Zengin bir hayal gücü, yazmak için materyaller de hazır olduktan sonra sıra gelir hikâyeyi tasarlamaya. Kitap da bu yönde akıyor zaten. Planlı yapılan hangi iş başarısız olur ki? Tasarı kısmını alt başlıklarla destekleyerek anlatıyor kitap çocuklara. “Görülmemiş girişler, görkemli gelişmeler ve süper sonlar”, “Karakterler”, “Kim ne diyor?”, “Yazdığın hikâyenin türü ne?”, “Yer ve Zaman”, “Hikâye dağları” bu alt başlıklar. Ve dilbilgisi. Yazmak isteyen kişinin diline de hâkim olması önemli. Yazar bunun bilincinde olarak “Kelimeler” başlığı ile tümcenin öğelerini de anlatmış çocuklara. Sonrasında da sormuş. Düzgün paragraflar, uygun noktalama işaretleri, doğru kurulmuş cümleler gerçekten önemli midir, diye. Yanıtını da “elbette öyle” diye vererek bu konuda gerekli açıklamaları yapmış. Yazıya ve yazmaya dair daha birçok ipucu da kitapta yer alıyor. Ve çocukların işine yarayacaktır bütün bunlar. Kitabın sonunda “başarılı yazarların alışkanlıkları” başlığı altında çocukların severek okudukları, öykündükleri yazarların isimleri ve yazma alışkanlıkları da verilmiş. Yazarların yerli olması tabi ki yazarın seçimi olamaz. O zaman bu konuda editör Ayşegül Utku Günaydın’ı da kutlamak gerekir. Sayfalar arasında çocukların alıştırma yapmaları için gerekli düzenlemeler yapılmış, boşluklar bırakılmış. Bu da yararlı bir düzenleme olmuş diye düşünüyorum.

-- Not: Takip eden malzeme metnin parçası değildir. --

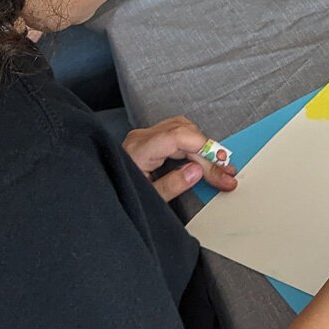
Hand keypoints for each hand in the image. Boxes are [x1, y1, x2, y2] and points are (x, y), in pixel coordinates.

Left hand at [121, 115, 237, 202]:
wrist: (102, 196)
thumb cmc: (121, 197)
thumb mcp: (148, 198)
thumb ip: (172, 184)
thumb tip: (196, 171)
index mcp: (139, 149)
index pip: (178, 137)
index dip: (204, 149)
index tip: (221, 166)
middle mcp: (141, 138)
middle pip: (185, 133)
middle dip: (209, 154)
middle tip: (226, 174)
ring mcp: (145, 137)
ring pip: (184, 130)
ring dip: (203, 148)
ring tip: (218, 167)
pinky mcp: (149, 141)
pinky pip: (177, 134)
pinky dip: (193, 145)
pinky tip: (203, 159)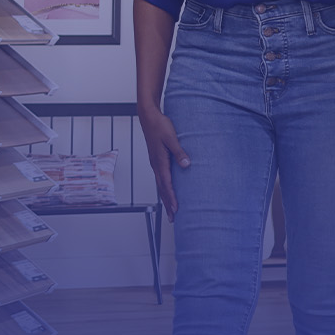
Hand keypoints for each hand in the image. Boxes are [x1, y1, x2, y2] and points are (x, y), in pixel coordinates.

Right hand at [138, 105, 187, 220]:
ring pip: (160, 185)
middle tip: (173, 218)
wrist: (148, 116)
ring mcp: (155, 163)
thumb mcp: (172, 138)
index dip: (172, 198)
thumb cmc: (160, 125)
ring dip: (166, 198)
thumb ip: (179, 152)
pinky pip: (160, 178)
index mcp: (159, 161)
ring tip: (171, 210)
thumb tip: (186, 165)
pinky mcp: (156, 160)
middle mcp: (156, 165)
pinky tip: (168, 191)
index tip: (176, 209)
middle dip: (168, 204)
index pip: (166, 184)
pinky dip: (164, 188)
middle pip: (162, 189)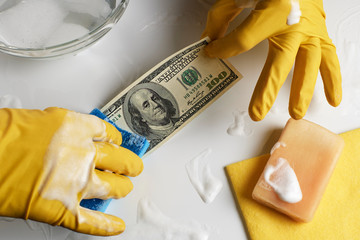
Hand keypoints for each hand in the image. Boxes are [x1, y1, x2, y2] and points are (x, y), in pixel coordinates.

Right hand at [0, 107, 142, 235]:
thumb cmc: (2, 136)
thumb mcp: (42, 120)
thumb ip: (68, 130)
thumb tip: (82, 139)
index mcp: (76, 128)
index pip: (110, 134)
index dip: (117, 141)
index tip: (118, 143)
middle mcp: (81, 154)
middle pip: (120, 160)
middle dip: (129, 165)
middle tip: (132, 167)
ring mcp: (74, 183)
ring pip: (114, 188)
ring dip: (122, 188)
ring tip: (124, 187)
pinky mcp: (62, 209)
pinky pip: (92, 221)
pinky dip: (106, 226)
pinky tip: (117, 226)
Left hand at [202, 0, 341, 120]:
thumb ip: (222, 16)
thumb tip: (211, 39)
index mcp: (273, 11)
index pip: (243, 40)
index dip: (224, 48)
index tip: (213, 52)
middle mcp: (295, 24)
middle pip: (279, 63)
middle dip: (267, 90)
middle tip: (257, 112)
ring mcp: (311, 31)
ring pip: (308, 64)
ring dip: (303, 90)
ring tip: (295, 113)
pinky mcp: (321, 34)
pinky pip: (330, 58)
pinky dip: (333, 79)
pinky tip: (332, 99)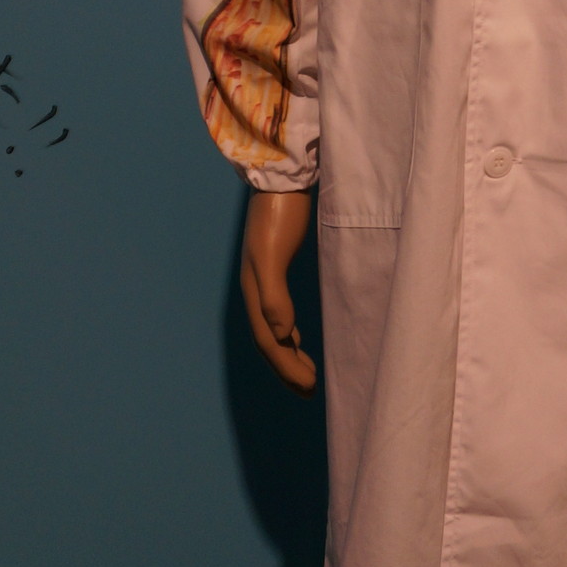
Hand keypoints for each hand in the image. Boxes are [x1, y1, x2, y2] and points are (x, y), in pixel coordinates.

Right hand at [241, 190, 317, 395]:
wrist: (282, 175)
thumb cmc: (280, 213)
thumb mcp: (274, 253)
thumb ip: (274, 294)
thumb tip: (280, 334)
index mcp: (254, 289)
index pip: (267, 340)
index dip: (286, 367)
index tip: (310, 386)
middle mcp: (256, 287)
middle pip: (268, 340)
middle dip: (287, 368)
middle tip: (311, 391)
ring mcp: (265, 276)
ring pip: (273, 329)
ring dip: (288, 354)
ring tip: (307, 374)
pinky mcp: (277, 264)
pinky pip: (279, 312)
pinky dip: (288, 332)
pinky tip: (297, 338)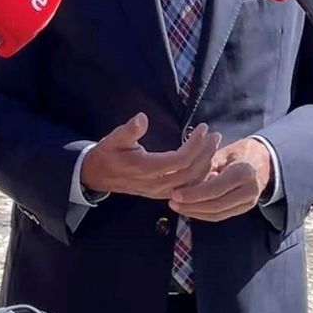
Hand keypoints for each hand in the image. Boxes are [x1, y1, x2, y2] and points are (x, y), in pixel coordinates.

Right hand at [80, 113, 221, 199]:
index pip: (180, 160)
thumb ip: (129, 130)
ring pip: (191, 184)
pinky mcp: (162, 194)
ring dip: (206, 164)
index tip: (203, 127)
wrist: (97, 176)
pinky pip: (187, 189)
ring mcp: (159, 192)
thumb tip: (142, 118)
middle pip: (190, 173)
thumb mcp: (114, 138)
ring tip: (213, 146)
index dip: (195, 144)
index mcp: (145, 169)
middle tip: (215, 135)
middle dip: (206, 153)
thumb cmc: (108, 154)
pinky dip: (200, 177)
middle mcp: (155, 184)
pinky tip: (207, 163)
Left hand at [169, 137, 271, 222]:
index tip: (175, 194)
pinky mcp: (245, 209)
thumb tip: (183, 179)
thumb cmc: (240, 152)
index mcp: (244, 171)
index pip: (215, 188)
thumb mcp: (223, 152)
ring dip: (195, 213)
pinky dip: (204, 215)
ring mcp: (249, 202)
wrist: (264, 160)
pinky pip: (222, 216)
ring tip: (178, 207)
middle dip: (191, 206)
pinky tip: (190, 209)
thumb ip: (205, 166)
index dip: (194, 194)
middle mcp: (249, 189)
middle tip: (172, 202)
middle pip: (216, 205)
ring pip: (218, 214)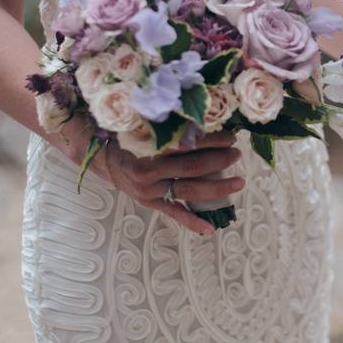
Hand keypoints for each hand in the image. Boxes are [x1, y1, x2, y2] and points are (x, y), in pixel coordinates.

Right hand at [66, 122, 244, 235]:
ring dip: (216, 188)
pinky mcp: (150, 203)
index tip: (230, 135)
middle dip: (218, 161)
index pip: (185, 146)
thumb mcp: (143, 124)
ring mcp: (149, 192)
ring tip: (239, 182)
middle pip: (190, 169)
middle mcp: (148, 173)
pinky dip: (192, 222)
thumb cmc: (128, 136)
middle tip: (237, 153)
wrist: (103, 158)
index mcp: (146, 149)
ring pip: (187, 191)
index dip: (210, 141)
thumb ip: (166, 124)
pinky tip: (210, 229)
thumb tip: (202, 114)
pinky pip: (173, 213)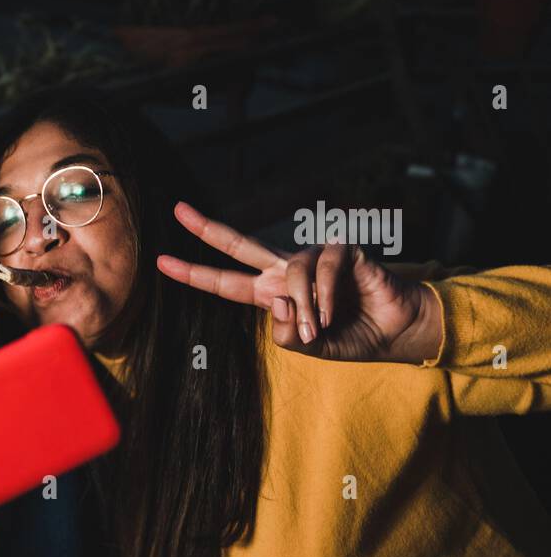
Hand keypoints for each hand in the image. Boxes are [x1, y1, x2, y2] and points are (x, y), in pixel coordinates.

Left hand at [156, 202, 441, 363]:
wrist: (394, 330)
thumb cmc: (350, 335)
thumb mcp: (308, 346)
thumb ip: (286, 333)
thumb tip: (277, 302)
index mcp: (271, 293)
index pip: (225, 283)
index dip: (195, 274)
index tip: (161, 262)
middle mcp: (285, 270)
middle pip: (239, 245)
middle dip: (207, 228)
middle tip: (177, 210)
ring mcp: (311, 257)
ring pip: (290, 278)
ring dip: (306, 310)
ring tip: (321, 329)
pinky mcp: (341, 250)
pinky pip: (321, 271)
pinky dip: (325, 297)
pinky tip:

Hikâye yazmak isteyen ama nereden başlayacağını bilemeyen çocuklar bu kitaptan mutlaka yararlanacaktır. Fakat bu işle ilgisi olmayan çocuğu da teşvik edemeyecektir kitap. Bunu da şunun için söylüyorum ki “şu kitabı alalım belki yazmaya heves eder” diye düşünen ebeveynler sonrasında hayal kırıklığı yaşamasın. “Benim Hikâyem” çocuklara göre düzenlenmiş, yazı ve yazma üzerine teknik bir kitap.

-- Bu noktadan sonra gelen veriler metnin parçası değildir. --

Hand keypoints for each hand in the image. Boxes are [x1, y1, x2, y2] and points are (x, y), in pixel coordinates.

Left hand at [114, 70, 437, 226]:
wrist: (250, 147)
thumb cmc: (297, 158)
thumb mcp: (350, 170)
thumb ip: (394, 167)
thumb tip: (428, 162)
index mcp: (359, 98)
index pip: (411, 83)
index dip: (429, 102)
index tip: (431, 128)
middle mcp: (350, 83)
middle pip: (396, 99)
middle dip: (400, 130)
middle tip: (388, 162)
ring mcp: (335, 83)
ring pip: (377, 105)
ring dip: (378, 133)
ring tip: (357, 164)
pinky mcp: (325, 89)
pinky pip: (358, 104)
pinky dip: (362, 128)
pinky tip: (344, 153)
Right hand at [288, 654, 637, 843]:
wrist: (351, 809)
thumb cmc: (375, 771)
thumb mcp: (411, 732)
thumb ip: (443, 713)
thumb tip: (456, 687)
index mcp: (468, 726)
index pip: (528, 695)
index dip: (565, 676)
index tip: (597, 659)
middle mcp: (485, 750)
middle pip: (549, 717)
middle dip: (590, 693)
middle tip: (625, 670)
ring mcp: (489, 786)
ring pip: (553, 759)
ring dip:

Yazmak için okumanın gerekli olduğu hem de çok okumanın gerekli olduğu çocuklara anlatılmalı, öğretilmeli, benimsetilmeli. Bir de yaşamın çok çetrefilli olduğu, sürprizlerle dolu olduğu ve ne kadar istense de kendi yazdığı hikâyeyi yaşayamayacakları mutlaka anlatılmalı. Şimdiden bilsinler ki hayal kırıklıkları can kırıklarına dönmesin. Ama yine de mutlu olmayı bilsinler!